EXTRACT:
****************************************

Transverse incision cardinal ligament (CL) plication.
All steps in the surgery are performed with the vagina stretched and under tension. The cervix is grasped with a tenaculum and pulled towards the surgeon. Under tension, a transverse incision is made 1 cm above the cervix or hysterectomy scar. The bladder is dissected off the cervix or vagina (with previous hysterectomy), initially with dissection scissors, then with finger dissection to expose the anterior cervix and push ureters away from the field of surgery. With previous surgery, the scar may be very adherent to bladder. Grasp bladder wall with forceps to create counter tension to vagina to facilitate entry to the right dissection plane.
The CL ligaments are located at 9 and 3 o’clock. Tensioning the lateral ends of the vaginal incision helps locate CLs. A strong band at 3 and 9 o’clock identifies CLs which are approximated to the midline with two polyester *sutures (fig 3).

****************************************

WORK INSTRUCTIONS:
a. In the cardinal ligament plication procedure, how far above the cervix or hysterectomy scar is the transverse incision made?
b. Summarize the cardinal ligament plication procedure in two sentences.
c. Write the next part of the cardinal ligament plication procedure, picking up after its last sentence.

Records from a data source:
****************************************

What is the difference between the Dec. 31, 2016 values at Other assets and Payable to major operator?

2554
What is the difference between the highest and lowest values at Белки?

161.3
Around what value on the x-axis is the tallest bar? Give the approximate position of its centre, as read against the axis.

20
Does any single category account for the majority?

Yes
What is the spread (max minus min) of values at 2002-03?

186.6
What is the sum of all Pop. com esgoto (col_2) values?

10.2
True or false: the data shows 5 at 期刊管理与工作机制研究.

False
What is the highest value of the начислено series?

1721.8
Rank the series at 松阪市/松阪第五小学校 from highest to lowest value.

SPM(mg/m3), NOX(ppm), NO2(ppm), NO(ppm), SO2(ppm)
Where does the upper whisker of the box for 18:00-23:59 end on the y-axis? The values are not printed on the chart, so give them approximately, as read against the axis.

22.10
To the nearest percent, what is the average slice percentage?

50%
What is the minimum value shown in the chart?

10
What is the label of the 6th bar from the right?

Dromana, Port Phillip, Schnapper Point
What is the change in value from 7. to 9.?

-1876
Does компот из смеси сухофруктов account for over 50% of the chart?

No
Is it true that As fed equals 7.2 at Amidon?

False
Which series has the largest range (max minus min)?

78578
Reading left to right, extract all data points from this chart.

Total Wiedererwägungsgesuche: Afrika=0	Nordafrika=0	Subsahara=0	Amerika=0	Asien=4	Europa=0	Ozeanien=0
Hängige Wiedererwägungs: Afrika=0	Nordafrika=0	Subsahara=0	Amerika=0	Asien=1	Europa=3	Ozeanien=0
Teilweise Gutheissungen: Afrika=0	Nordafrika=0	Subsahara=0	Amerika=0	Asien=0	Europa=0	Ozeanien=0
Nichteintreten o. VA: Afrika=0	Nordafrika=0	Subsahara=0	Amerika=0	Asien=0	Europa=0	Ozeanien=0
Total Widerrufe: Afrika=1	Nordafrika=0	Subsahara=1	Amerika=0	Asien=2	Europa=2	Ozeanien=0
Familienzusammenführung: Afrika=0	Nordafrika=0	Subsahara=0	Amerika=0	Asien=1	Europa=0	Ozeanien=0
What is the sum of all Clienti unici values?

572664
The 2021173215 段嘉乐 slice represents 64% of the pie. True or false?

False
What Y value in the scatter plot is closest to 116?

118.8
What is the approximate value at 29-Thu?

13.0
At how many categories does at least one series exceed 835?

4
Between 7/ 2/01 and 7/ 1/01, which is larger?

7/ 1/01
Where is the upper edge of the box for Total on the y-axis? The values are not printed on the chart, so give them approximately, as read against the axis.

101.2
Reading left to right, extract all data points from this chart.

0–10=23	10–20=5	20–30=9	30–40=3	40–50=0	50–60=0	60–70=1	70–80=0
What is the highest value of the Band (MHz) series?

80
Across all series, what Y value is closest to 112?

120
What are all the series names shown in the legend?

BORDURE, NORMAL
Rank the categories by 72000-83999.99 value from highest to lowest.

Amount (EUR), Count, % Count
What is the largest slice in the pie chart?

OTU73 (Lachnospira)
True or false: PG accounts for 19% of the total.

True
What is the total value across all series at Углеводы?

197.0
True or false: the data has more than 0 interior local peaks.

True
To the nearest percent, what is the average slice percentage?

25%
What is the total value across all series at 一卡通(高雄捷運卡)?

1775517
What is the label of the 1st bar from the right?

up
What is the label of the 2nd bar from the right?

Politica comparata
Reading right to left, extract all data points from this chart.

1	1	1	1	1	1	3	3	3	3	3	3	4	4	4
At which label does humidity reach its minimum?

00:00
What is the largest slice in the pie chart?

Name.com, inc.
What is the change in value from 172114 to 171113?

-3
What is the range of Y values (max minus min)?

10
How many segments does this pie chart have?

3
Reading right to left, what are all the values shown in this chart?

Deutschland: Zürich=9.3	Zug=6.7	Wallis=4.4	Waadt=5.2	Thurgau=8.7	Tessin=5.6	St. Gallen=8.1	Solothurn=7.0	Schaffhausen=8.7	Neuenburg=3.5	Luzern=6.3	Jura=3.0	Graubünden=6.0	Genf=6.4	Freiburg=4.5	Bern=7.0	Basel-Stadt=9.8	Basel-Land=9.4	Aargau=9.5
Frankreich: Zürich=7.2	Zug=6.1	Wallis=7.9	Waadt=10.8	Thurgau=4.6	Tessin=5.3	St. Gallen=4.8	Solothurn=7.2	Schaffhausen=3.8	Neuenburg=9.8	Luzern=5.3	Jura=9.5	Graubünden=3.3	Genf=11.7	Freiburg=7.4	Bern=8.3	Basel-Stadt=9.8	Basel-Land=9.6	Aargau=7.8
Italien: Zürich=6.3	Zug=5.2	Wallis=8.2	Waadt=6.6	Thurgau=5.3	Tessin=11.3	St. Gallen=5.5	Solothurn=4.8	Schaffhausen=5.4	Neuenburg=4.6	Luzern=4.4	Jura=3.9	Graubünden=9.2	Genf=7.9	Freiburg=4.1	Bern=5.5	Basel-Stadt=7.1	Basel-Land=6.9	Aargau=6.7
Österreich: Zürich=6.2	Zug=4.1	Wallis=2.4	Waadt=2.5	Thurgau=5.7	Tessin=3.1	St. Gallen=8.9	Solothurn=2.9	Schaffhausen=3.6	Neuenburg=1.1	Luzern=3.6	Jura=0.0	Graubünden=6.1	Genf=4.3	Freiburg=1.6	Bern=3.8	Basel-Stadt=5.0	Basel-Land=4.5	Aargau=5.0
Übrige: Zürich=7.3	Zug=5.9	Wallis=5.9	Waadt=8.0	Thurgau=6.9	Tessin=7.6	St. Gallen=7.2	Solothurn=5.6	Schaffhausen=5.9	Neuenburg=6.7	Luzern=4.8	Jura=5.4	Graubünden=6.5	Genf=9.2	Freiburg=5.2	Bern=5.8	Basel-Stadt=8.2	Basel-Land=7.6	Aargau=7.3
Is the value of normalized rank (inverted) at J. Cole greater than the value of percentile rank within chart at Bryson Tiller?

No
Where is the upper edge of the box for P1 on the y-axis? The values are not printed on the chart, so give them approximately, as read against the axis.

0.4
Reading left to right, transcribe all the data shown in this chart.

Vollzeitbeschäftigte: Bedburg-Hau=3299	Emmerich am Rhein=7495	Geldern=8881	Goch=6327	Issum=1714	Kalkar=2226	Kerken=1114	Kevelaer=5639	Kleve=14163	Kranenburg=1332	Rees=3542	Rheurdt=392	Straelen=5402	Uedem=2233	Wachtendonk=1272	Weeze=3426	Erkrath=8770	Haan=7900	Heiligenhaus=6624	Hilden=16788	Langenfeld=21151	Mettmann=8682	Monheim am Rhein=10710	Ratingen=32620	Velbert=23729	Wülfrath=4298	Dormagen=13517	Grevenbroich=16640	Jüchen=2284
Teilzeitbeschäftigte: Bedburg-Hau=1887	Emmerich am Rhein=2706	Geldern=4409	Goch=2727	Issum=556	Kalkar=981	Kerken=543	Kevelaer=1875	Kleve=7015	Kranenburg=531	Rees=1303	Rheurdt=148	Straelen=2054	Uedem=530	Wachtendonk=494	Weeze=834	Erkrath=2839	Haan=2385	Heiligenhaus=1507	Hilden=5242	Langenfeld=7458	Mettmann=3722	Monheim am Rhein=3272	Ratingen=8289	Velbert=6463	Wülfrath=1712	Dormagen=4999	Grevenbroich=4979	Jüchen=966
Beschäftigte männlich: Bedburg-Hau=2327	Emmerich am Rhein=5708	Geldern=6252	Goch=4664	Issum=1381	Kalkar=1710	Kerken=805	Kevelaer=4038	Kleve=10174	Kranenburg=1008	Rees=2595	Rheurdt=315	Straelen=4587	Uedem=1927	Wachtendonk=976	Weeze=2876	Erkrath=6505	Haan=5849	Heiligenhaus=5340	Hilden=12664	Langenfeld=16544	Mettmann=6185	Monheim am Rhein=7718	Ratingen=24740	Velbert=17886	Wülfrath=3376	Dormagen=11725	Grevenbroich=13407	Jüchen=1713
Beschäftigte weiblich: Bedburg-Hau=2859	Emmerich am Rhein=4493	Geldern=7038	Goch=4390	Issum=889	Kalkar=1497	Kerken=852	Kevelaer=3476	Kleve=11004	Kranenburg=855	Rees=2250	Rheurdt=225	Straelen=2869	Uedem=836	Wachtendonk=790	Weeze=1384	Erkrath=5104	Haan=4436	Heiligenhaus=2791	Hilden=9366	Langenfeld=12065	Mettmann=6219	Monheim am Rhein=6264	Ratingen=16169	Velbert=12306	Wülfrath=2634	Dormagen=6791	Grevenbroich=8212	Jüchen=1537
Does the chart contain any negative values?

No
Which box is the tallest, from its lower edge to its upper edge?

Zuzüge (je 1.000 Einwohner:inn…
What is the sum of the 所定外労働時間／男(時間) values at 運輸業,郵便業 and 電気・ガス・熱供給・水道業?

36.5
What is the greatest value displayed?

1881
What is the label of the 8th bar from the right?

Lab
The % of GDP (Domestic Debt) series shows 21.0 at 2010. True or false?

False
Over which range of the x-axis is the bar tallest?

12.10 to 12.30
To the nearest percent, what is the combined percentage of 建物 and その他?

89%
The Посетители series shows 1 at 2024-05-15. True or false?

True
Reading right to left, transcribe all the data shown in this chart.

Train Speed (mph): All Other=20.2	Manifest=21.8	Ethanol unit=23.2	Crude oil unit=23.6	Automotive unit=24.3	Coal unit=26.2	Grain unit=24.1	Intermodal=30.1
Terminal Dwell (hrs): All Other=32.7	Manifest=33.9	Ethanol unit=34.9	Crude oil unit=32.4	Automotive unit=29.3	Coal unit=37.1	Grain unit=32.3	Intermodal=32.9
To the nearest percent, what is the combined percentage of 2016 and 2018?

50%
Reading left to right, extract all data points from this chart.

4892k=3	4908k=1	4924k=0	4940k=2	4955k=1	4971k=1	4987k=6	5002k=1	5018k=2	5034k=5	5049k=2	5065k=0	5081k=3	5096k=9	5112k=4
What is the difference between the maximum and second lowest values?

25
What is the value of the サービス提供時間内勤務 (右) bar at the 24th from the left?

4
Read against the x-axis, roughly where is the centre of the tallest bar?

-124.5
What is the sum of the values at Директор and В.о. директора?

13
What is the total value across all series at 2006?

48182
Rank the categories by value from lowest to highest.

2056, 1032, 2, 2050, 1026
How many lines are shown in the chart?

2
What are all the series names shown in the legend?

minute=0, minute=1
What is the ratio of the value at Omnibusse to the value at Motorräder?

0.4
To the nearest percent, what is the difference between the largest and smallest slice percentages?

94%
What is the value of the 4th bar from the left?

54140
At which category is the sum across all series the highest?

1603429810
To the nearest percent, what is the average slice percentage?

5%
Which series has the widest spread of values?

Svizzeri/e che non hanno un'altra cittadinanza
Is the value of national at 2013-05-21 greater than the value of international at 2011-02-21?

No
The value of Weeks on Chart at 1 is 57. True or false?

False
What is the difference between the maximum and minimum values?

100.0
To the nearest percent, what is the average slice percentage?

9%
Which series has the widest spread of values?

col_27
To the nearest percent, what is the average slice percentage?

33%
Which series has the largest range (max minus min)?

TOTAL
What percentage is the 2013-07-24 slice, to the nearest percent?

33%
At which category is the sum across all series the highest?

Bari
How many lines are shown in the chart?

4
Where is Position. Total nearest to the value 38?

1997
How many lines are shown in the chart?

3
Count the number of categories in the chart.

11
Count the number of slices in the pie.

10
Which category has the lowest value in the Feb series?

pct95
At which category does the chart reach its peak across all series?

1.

****************************************

EXPECTED OUTPUTS:
a. 1 cm above the cervix or hysterectomy scar.

b. With the vagina held stretched and under tension, a transverse incision is made 1 cm above the cervix or hysterectomy scar, and the bladder is dissected off to expose the anterior cervix and push the ureters away. The cardinal ligaments, identified as strong bands at 3 and 9 o'clock, are approximated to the midline with two polyester sutures.

c.
*No2 polyester creates a collagen reaction which will help reinforce the ligament. The collagen1created has a breaking strain of 18,000lbs/sq inch and may be sufficient to create a longer-term result. Clearly it is not as collagenopoietic as a 7-10 mm polypropylene tape which can no longer be used in many countries.
If CLs cannot be accurately located, take a No2 polyester suture 1-1.5cm inferolaterally on each side, “S”, fig 3, and approximate. The tissues taken up are invariably attached to CLs
Re-attachment of musculofascial layer of vagina to the approximated cardinal ligaments is best done with a purse-string suture 1cm from the cut edge with 00 vicryl (see VIDEO).
Push the vagina down to the CL suture and tie the purse string deep into the vagina onto CL Close vaginal skin with 00 Vicryl.